Chart comprehension records:

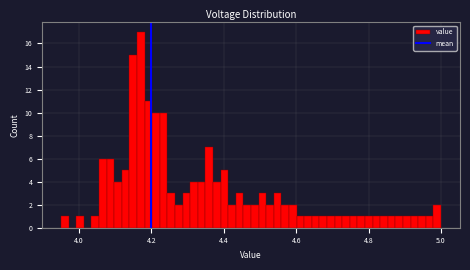

Around what value on the x-axis is the tallest bar? Give the approximate position of its centre, as read against the axis.

4.18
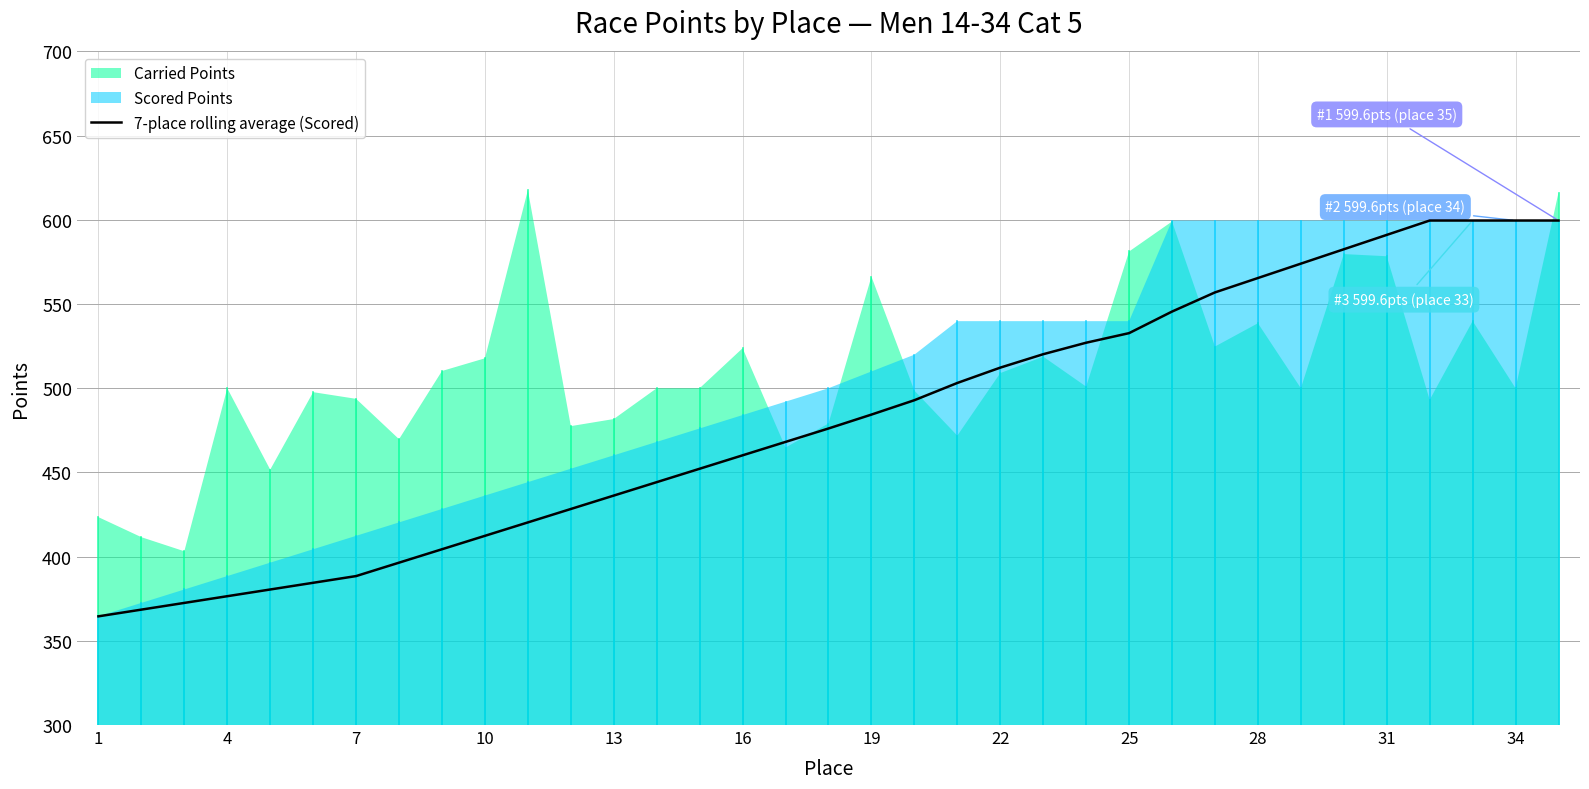

How many data points are less than 476?

17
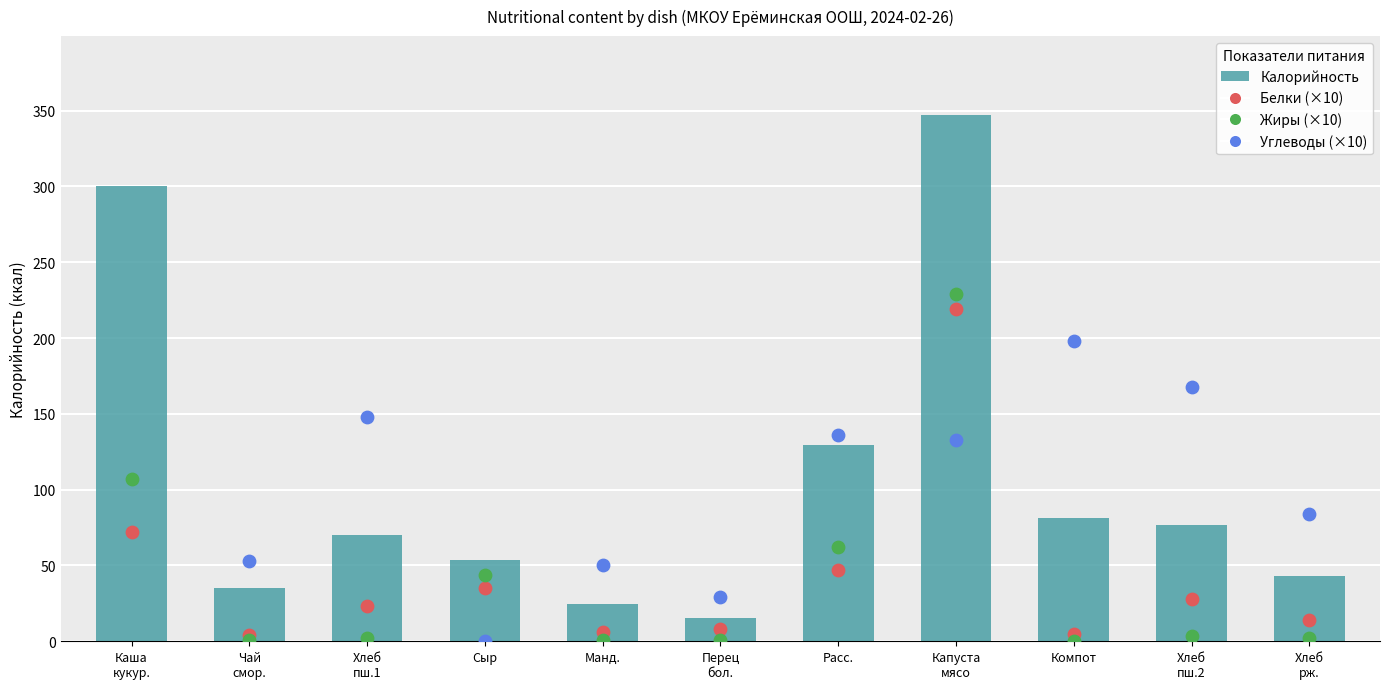

What are all the series names shown in the legend?

Калорийность, Белки (×10), Жиры (×10), Углеводы (×10)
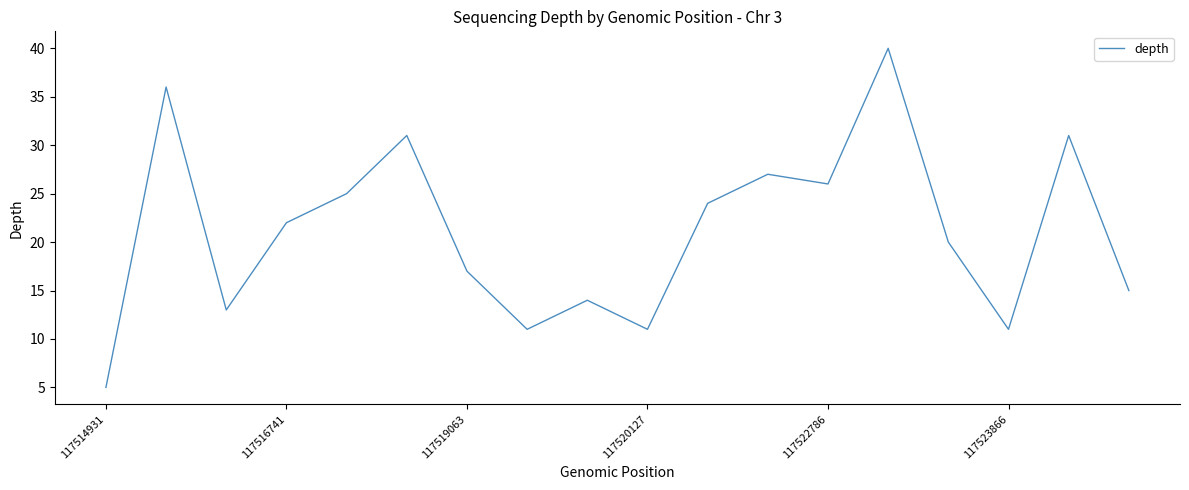

What is the maximum value shown in the chart?

40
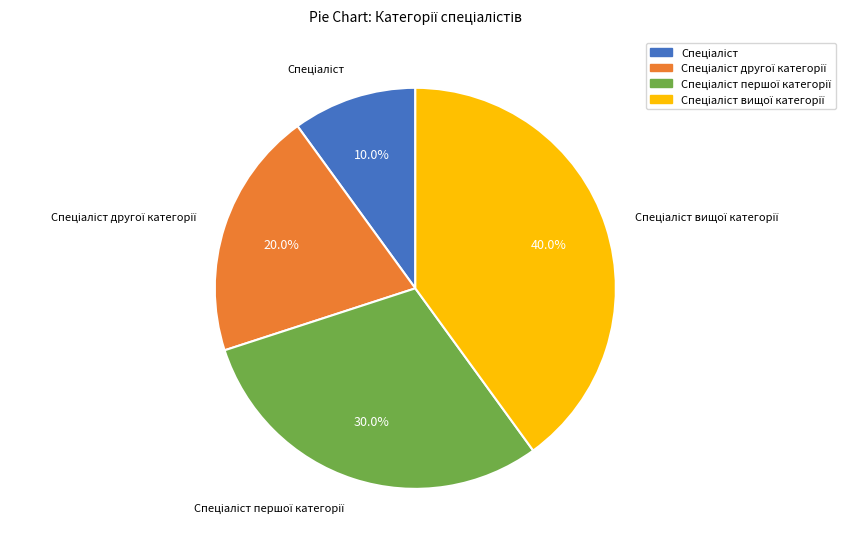

Does any single category account for the majority?

No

Task prompt: Filter the records above down to every line that includes the string "value", and copy those lines without changes. Treat uppercase and lowercase letters as distinct when matching.

Task response:
Around what value on the x-axis is the tallest bar? Give the approximate position of its centre, as read against the axis.
What is the maximum value shown in the chart?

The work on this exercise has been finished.